Terris v. Crossman, [1995] 2 P.E.I.R. 227 (P.E.I.S.C.T.D.)
The court reduced the amount of the party and party costs to which the plaintiff was
entitled by 25% because of certain actions of the plaintiff throughout the course of
the proceedings. The court also awarded the defendants their costs in obtaining and
consulting independent counsel by reason of the fact the plaintiffs claim was
originally in excess of the policy limits of the defendants insurance. The court was
of the view the claim was initially unrealistic and as it was reduced to the limits of
the defendants’ insurance policy one week before the trial, the defendants should
have their costs associated with having to defend the larger claim. The court also
noted that where a party calls expert witnesses to give viva voce evidence, even
when the other party is prepared to accept the expert’s report in accordance with
Rule 53, there may be cost consequences. There were none here because of the
application of Rule 49.
Huynh v. Mills (1994), 129 Nfld. & P.E.I.R. 9 (P.E.I.S.C.-T.D.)
While an offer may not trigger the application of Rule 49.10, it remains a factor
which the court may consider in the exercise of its discretion to award costs.
Clark v. Biggar (1993) 112 Nfld. & P.E.I.R. 330 (P.E.I.S.C.-T.D.)

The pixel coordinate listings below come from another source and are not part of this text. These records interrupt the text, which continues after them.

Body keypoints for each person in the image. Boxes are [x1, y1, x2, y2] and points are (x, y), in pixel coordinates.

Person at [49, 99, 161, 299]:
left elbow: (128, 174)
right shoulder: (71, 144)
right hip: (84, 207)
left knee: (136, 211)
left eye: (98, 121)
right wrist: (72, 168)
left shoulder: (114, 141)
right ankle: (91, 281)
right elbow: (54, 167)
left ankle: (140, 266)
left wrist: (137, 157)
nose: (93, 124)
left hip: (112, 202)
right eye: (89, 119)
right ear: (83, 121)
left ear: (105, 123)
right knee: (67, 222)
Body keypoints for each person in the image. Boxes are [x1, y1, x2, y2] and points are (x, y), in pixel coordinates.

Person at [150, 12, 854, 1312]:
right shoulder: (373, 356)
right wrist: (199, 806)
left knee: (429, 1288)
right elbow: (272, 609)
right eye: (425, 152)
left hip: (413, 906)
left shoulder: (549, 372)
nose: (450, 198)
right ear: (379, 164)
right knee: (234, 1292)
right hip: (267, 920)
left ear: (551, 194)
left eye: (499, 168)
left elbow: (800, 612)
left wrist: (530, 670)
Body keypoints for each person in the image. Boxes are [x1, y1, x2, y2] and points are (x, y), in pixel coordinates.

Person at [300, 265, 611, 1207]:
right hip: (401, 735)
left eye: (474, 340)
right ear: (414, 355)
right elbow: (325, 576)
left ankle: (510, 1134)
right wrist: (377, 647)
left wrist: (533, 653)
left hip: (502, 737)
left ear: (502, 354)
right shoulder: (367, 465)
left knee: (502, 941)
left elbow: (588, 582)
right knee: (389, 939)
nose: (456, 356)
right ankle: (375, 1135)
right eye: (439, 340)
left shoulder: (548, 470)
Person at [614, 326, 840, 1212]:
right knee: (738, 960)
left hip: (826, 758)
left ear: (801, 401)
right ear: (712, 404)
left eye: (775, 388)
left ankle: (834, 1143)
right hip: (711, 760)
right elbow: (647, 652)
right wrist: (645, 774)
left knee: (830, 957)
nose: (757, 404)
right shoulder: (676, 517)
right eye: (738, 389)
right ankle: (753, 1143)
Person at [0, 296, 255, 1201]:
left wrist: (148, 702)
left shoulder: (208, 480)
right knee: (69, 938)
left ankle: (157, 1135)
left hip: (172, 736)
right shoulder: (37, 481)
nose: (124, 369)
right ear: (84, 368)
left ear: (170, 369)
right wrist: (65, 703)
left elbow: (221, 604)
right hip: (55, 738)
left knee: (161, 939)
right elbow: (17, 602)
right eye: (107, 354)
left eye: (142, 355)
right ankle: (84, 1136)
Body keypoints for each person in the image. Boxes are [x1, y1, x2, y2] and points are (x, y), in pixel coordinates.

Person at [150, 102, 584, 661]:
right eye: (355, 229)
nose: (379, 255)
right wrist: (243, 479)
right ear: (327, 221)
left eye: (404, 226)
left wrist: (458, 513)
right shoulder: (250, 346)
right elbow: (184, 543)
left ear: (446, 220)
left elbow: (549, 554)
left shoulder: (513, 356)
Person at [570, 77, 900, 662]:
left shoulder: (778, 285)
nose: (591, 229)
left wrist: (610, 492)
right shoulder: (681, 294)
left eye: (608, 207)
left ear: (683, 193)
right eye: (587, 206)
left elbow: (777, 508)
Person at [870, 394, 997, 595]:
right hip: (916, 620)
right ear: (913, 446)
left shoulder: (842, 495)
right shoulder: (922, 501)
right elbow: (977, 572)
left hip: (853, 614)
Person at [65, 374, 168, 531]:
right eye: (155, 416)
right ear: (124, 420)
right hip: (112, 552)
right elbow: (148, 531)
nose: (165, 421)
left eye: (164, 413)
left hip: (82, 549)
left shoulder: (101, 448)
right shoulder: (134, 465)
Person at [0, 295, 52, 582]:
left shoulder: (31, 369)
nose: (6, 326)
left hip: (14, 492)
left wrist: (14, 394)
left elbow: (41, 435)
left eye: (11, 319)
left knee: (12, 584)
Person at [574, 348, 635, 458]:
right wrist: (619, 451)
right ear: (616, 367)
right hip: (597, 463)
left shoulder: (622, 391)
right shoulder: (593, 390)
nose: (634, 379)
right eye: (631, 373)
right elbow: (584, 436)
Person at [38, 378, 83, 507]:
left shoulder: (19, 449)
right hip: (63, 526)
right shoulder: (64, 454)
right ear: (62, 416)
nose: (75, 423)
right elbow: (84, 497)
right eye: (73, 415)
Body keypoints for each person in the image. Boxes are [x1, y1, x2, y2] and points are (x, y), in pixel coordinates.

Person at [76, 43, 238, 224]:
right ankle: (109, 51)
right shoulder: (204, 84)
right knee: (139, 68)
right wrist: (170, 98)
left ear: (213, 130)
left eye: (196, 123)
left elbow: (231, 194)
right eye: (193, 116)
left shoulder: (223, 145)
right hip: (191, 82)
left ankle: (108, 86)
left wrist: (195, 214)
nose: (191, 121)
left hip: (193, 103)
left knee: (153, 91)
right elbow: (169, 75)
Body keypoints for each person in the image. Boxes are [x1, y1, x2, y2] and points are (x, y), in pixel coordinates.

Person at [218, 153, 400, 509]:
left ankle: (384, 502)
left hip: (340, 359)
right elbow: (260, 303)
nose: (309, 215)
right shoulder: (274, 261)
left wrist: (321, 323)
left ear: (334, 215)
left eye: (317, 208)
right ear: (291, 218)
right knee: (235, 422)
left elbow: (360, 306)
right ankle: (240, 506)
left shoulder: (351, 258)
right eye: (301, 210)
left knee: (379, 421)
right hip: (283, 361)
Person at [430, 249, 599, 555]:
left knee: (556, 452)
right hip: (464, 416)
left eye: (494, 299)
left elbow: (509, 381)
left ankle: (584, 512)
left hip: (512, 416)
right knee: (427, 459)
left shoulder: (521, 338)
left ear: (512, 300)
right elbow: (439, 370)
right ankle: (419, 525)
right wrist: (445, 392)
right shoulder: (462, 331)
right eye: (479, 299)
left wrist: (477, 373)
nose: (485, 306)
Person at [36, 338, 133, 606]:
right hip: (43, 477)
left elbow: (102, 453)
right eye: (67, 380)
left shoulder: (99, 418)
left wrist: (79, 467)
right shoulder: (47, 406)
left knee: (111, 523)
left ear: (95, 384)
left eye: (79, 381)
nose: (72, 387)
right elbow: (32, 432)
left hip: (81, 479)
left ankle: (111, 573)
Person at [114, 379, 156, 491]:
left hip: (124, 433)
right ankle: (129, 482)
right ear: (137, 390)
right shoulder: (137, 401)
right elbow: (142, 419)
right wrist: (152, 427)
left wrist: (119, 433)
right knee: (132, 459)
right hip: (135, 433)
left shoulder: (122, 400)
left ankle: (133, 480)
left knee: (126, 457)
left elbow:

The general rule in legal proceedings is that costs follow the result. A successful
party has no legal right to costs, but only a reasonable expectation of receiving them,
subject to the court’s discretion in that regard - this general rule should govern the
award of costs in the family proceedings. The rule was developed to foster realistic
assessments and realistic settlements. That objective has application in family law
matters. Unless a case is an exception to the ordinary rule, the successful party
should be entitled to party and party costs.
Rayner v. Knickle and Kingston (1992), 99 Nfld. & P.E.I.R. 35 (P.E.I.S.C.-A.D.)
Costs are in the absolute and unfettered discretion of the court, subject only to the
requirement that the discretion must be exercised judicially, and the judge ought not
to exercise it against a successful party, except for some reason connected with the
case. Action brought against two physicians, only one of whom was found liable.
Because the plaintiff had reasonable cause to sue both physicians, the plaintiff was
allowed to recover from the negligent physician the costs he had to pay the other
physician. This is known as a “Bullock Order.”